Er hatte es nie erwähnt. Wahrscheinlich war sie der Ansicht gewesen, dass er die Geschichte nicht kenne. Sie wurde blass, bis auf die vom Weinen gerötete Nase.

»Was soll das? Ich finde es geschmacklos von dir, gerade jetzt damit anzufangen. Du kannst doch nicht im Ernst meinen, dass ich Schuld an ihrem Tod habe.«

»Du hast sie verraten.«

»Lächerlich. Wie konnte ich annehmen, dass die Mulders so idiotisch sein würden, eine Liste mit Adressen von Untergrundleuten in ihrem Schreibtisch aufzuheben?«

»Das ist keine Entschuldigung für dich.«

»Ich war siebzehn.«

Er packte ihre Hand. »Und wenn du zehn gewesen wärest. Hast du dem SD-Mann geglaubt, als er sagte, er wolle nur deinen Koffer holen? Sag mir, ob du ihm geglaubt hast?«

»Au. Du tust mir weh. Sei nicht so grob. Natürlich habe ich ihm geglaubt.«

»Du hast die Adresse hergegeben. Und wusstest doch, was für ein Schwein der schöne Ede war.«

»Nein. Ich wusste es nicht. Hatte nie seinen Namen gehört.«

Sie log. Jedes Kind in Amsterdam kannte den Namen. Eine steile Falte stand zwischen ihren Brauen. Ungerührte Bernsteinaugen. Augen der Göttin, die sich gefühllos von den Männern bespringen lässt.

»Hat er dich angerührt?«

»Er hat mich geküsst, wenn du das meinst. Selbstverständlich hat er mich geküsst. Oder glaubst du, dass er für nichts nach meinen Sachen gelaufen ist?«

»Du hast ihm gesagt, wo die Mulders wohnen. Menschen, die dich unter Lebensgefahr versteckt hielten.«

»Er versprach mir, dass ihnen nichts geschehen würde. Ich kann nichts dafür, dass er sein Wort nicht gehalten hat. Schließlich ging es um mein Leben. Ich hatte nicht einmal einen Mantel bei mir, als er mich mitnahm, kein Kleid zum Wechseln, keine Seife, nichts. Einen Taschenkamm und einen winzigen Stumpen von Lippenstift. Er sagte, dass meine Chancen durchzukommen viel größer wären, wenn ich mich ein bisschen hübsch machen könne. Womit er ja recht hatte.«

»Und warum bist du nicht zu Hause geblieben?«

»Als ob man das aushalten könnte mit siebzehn. In einem muffigen Kleinbürgerzimmer herumzusitzen, ohne einen Menschen zu sehen. Übrigens haben es andere Leute ja auch nicht ausgehalten.«

Er hatte Lust, sie zu schlagen. Aber er schlug sie nicht. Sie lächelte überlegen, nahm ihn sanft an der Hand und führte ihn hinaus.
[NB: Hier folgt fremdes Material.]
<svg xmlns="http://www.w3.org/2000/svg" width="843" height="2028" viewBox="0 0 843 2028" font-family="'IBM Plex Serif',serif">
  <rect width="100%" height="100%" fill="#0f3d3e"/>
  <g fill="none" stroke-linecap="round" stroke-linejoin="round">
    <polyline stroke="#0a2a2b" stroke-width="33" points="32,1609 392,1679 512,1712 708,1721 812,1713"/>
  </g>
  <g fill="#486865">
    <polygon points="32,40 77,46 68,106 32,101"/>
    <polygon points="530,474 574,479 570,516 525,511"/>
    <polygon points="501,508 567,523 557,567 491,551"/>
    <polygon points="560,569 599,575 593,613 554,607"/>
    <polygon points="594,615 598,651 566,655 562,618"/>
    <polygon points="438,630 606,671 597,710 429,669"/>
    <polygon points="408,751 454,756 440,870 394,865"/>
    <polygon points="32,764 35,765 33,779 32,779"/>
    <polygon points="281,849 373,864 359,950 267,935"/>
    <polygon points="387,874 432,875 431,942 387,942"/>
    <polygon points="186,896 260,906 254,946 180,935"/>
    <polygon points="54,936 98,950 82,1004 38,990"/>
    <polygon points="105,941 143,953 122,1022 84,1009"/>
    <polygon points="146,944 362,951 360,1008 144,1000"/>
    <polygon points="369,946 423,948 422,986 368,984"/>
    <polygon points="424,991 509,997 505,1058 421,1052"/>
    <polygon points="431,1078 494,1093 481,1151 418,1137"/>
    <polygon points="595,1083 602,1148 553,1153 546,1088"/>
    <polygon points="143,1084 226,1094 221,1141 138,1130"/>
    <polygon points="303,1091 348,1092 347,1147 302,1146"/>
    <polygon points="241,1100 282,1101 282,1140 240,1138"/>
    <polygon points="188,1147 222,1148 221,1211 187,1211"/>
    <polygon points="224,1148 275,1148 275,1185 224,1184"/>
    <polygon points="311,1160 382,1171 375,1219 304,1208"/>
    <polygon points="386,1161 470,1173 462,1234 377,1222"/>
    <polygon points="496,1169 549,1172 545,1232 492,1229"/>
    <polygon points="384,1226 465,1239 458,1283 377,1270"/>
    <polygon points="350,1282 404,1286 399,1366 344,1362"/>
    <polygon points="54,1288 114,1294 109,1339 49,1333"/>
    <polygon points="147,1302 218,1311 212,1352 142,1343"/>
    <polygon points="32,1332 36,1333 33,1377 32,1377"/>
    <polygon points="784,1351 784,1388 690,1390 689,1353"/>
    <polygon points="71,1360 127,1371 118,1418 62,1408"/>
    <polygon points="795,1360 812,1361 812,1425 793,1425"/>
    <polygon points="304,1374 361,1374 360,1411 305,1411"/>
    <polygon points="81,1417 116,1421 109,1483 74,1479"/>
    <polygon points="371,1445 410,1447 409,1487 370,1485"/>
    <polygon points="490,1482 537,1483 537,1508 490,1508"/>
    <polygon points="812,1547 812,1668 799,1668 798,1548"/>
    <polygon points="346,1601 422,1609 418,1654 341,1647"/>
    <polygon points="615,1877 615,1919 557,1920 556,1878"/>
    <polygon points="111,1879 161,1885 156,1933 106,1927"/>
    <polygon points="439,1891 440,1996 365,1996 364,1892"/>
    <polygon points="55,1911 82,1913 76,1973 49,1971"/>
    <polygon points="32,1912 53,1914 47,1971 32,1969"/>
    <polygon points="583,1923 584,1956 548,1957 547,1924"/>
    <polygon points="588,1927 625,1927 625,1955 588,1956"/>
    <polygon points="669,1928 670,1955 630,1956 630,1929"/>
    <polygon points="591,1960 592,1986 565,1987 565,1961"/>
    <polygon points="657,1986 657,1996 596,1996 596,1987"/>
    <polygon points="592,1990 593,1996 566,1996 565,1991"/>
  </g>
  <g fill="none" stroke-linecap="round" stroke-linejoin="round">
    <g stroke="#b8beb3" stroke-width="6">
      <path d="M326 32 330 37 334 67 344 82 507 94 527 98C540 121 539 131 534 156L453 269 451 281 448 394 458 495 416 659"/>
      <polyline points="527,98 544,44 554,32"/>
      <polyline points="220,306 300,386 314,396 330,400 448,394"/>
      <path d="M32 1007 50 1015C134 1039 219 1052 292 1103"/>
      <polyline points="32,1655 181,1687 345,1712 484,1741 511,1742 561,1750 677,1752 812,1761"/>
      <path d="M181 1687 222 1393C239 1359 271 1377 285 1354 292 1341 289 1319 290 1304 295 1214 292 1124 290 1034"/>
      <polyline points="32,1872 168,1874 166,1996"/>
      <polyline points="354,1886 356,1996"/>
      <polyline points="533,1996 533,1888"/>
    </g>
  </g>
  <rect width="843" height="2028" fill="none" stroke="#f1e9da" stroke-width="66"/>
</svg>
Es war höchste Zeit. Sauerstoffmangel, ein süßlicher Schweißgeruch, die eingefallene Puppe im Bett. Würgen im Hals.

Soviel Erfahrung er mit dem Tod hatte, so wenig mit Leichen. Die erste war von ihm, heimlich bei Nacht, mit Steinen beschwert, in eine Gracht geworfen worden. Der Vater war die zweite, die er sah.

Sie machte bedeutend mehr Scherereien. Susanne zwang ihn, eine schwarze Krawatte umzubinden und zum Standesamt, Friedhof, Bestattungsinstitut, zur Gärtnerei und Zeitung zu gehen. »Du musst das lernen«, sagte sie auf seinen Protest, »es geht nicht, dass ein erwachsener Mensch sich so anstellt.«

Auf dem Standesamt und dem Friedhof war es nicht schwer. Zwei Schalter für Todesfälle, an dem einen stand A–L, an dem anderen M–Z. Das Grab war vorhanden, die Mutter lag schon darin. Den Sarg auszusuchen erforderte Nachdenken. Er ging zwischen einfachen Kisten und prunkvoll mit Silber ausgeschlagenen Ungetümen hin und her. Konnte sich nicht entschließen. Braucht man überhaupt einen? Wie einfach ist die Gracht.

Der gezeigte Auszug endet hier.